Background: Centrosome amplification (CA) which refers to presence of supernumerary or abnormally large centrosomes drives tumor progression by promoting chromosomal instability and the generation of aggressive tumor clones. Although the role of CA in cancer progression is well-defined, no studies have yet discussed how CA is induced in tumor cells. We report here that intra-tumoral hypoxia, which is considered one of the major contributors to intratumor heterogeneity, induces CA via HIF-1α.
Methods: We first immunohistochemically labeled 24 breast carcinoma and uninvolved adjacent normal tissue samples for HIF-1α and calculated weighted indices (WIs) for nuclear HIF-1α. Adjacent serial sections from the same tumors were also immunofluorescently labeled for γ-tubulin and CA was calculated. Using public microarray datasets (Kao dataset, n=327), we investigated whether centrosomal gene expression is enriched in breast tumors characterized by a hypoxia gene expression signature. Finally, to determine the role of hypoxia in CA induction we exposed cultured TNBC cells (MDA-MB-231 and MDA-MB-468) to hypoxia and overexpressed (OE) and knocked out (KO) HIF-1α in TNBC cells and quantitated CA. Additionally, to discern the biological pathway through which HIF-1α induces CA we performed ChIP assay and in silico analyses to identify the possible targets of HIF-1α.

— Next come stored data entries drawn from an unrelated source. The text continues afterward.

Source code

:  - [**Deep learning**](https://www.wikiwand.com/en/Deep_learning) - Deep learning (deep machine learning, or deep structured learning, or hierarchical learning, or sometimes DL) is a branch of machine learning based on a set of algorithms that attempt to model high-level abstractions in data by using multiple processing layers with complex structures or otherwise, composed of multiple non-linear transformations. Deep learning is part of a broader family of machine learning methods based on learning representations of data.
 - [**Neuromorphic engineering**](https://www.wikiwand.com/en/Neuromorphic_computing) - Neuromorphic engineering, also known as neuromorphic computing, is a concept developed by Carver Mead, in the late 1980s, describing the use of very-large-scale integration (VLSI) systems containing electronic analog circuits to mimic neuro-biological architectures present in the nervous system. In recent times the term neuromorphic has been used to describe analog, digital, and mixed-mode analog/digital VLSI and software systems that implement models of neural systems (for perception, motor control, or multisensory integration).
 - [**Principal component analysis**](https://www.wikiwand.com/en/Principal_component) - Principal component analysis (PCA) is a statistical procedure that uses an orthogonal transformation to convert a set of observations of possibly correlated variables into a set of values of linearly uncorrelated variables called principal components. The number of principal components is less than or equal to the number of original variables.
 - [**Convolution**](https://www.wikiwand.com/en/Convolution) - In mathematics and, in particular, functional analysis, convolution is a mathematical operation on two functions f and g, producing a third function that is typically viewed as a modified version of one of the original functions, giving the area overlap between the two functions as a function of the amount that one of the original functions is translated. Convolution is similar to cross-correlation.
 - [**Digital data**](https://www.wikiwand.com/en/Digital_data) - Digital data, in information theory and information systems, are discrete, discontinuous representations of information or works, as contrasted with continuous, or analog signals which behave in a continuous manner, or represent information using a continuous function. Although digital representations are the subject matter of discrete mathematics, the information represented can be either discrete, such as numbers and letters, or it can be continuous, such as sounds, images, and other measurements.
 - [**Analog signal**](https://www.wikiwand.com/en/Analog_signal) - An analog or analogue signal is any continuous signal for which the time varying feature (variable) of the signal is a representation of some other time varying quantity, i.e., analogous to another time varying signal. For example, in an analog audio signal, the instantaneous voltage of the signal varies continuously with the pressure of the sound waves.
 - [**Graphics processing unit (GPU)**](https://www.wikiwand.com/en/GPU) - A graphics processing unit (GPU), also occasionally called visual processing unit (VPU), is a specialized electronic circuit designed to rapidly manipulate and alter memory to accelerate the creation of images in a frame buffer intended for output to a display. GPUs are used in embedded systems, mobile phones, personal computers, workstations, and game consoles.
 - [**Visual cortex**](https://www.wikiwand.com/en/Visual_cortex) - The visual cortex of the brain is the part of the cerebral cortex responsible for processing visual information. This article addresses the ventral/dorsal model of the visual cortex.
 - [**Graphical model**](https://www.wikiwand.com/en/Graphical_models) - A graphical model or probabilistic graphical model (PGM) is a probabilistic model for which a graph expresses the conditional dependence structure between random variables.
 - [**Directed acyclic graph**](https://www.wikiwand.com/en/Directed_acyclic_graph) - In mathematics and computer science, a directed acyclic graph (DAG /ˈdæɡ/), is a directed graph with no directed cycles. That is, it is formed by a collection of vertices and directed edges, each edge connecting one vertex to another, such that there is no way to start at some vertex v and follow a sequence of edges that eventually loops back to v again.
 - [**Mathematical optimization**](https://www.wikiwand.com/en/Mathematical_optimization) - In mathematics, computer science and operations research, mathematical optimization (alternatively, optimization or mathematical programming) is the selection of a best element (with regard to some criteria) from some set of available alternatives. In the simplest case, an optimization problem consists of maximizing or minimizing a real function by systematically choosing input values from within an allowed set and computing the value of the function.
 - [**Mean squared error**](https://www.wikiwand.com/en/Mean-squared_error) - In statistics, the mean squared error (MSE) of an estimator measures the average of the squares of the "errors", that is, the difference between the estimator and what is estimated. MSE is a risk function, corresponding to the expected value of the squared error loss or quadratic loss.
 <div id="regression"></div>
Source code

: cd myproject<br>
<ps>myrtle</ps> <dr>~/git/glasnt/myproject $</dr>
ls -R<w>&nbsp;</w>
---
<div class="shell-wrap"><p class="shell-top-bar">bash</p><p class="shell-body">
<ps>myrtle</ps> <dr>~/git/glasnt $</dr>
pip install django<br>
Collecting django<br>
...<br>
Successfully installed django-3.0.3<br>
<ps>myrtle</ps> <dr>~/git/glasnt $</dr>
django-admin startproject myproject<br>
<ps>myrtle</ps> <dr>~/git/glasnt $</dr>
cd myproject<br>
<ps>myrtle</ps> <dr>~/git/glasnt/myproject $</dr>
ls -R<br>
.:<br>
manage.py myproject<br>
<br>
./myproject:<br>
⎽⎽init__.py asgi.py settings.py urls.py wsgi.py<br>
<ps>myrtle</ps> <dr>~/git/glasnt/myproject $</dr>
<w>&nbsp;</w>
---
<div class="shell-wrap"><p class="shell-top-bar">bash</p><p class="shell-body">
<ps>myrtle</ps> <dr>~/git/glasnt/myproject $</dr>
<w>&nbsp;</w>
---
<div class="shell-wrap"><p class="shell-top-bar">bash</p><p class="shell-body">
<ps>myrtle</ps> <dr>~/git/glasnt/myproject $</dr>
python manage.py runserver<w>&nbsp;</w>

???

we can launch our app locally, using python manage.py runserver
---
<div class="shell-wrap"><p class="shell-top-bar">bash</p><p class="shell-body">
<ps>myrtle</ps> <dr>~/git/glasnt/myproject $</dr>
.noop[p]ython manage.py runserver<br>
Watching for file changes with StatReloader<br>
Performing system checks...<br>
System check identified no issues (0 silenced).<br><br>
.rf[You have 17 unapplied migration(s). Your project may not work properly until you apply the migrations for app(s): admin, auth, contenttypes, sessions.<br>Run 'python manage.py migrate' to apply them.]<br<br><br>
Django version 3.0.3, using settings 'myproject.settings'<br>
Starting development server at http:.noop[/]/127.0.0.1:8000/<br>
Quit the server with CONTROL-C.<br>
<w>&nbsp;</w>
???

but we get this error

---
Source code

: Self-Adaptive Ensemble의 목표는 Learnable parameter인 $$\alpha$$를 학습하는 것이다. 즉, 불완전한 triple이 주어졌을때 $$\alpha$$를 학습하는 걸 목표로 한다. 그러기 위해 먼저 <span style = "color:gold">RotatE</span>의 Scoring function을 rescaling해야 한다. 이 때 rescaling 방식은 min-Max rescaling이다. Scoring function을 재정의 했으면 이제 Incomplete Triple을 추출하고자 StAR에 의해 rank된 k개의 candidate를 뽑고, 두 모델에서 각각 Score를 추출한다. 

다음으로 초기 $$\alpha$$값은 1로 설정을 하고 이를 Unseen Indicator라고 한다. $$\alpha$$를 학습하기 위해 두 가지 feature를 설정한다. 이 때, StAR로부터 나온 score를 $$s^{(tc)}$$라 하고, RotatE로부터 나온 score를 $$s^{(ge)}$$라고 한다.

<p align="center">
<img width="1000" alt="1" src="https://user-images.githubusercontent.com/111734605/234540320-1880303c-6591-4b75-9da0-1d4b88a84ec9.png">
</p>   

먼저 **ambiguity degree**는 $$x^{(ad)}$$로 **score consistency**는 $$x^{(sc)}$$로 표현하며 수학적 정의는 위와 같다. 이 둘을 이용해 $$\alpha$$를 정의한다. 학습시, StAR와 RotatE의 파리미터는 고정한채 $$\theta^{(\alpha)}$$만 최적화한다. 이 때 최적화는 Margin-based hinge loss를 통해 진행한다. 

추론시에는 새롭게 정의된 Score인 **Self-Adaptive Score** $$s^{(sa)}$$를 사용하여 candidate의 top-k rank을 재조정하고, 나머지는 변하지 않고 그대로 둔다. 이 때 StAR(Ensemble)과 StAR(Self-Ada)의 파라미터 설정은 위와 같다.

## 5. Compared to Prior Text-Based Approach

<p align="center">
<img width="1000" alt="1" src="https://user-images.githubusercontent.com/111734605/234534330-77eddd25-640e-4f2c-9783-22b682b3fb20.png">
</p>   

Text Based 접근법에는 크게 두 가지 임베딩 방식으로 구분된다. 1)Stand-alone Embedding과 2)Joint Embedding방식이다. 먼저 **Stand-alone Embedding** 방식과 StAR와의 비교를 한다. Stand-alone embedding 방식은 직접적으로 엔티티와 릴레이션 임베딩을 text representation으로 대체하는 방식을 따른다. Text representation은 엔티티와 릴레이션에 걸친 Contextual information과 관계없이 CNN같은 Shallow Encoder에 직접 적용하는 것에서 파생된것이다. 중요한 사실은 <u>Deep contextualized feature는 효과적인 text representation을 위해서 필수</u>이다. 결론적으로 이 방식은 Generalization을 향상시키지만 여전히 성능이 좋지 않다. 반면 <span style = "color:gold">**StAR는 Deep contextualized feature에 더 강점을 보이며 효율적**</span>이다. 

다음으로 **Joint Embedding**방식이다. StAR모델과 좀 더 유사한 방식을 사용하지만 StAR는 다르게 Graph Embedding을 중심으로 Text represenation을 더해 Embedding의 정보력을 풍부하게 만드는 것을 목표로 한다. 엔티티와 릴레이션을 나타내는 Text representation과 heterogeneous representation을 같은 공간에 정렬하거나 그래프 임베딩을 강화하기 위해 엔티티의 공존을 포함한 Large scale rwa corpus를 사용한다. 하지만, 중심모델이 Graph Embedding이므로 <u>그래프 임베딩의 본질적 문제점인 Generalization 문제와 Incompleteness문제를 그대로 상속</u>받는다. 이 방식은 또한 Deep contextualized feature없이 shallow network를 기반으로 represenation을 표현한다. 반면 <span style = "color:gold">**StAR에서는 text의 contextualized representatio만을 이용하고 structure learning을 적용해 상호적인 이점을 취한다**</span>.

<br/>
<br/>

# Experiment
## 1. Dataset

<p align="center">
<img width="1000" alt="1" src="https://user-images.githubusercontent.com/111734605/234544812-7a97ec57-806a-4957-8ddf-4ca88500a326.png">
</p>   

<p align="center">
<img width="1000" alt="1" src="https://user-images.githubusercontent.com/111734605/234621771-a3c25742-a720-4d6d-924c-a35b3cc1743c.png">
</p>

Results: A strong positive correlation between nuclear HIF-1α WI and CA was found in breast tumor samples (Spearman's rho p=0.722, p<0.001). In addition, we found that higher nuclear HIF-1α was associated with worse overall survival (p=0.041; HR=1.03). Our in silico findings suggest that breast tumors with high expression of hypoxia-associated genes exhibited higher expression of centrosomal genes than breast tumors with low expression of hypoxia-associated genes. In addition, cells cultured in hypoxic conditions exhibited ˜1.5 fold higher (p<0.05) CA when compared to the cells cultured in normoxic conditions. Interestingly level of CA decreased when HIF-1α KO TNBC cells were exposed to hypoxia and it increased when HIF-1α OE TNBC cells were culture in normoxic conditions. Furthermore, we discovered that HIF-1α induced CA by directly regulating the expression of Plk4 which was confirmed by performing ChIP assay. Our results indicated HIF-1α interaction with the motif in the PLK4 promoter from genomic DNA of MDA-MB 231 cells under hypoxic conditions, was significantly (p=0.04) higher when compared with the cells cultured under normoxic conditions. Plk4 mRNA expression was assessed using the online BC gene expression data sets (n=25). We found significantly higher expression of Plk4 in TNBC (n=374) when compared with non-TNBC (n=4098) and it was associated with poor overall survival (HR=1.76; p=0.054) in TNBC.
Conclusion: Collectively our findings suggest that hypoxia drives CA in TNBC via HIF-1α and contribute to poor outcomes. Thus, determination of CA and HIF-1α can help risk stratification in TNBC patients for more personalized treatments.
Citation Format: Mittal K, Choi DH, Maganti N, Ogden A, Melton BD, Kaur J, Gupta MV, Jonsdottir K, Janseen EAM, Aleskandarany MA, Rakha EA, Rida PCG, Aneja R. Hypoxia induced centrosome amplification via HIF-1α/Plk4 signaling axis associates with poorer overall survival in TNBC [abstract]. In: Proceedings of the 2017 San Antonio Breast Cancer Symposium; 2017 Dec 5-9; San Antonio, TX. Philadelphia (PA): AACR; Cancer Res 2018;78(4 Suppl):Abstract nr P1-01-23.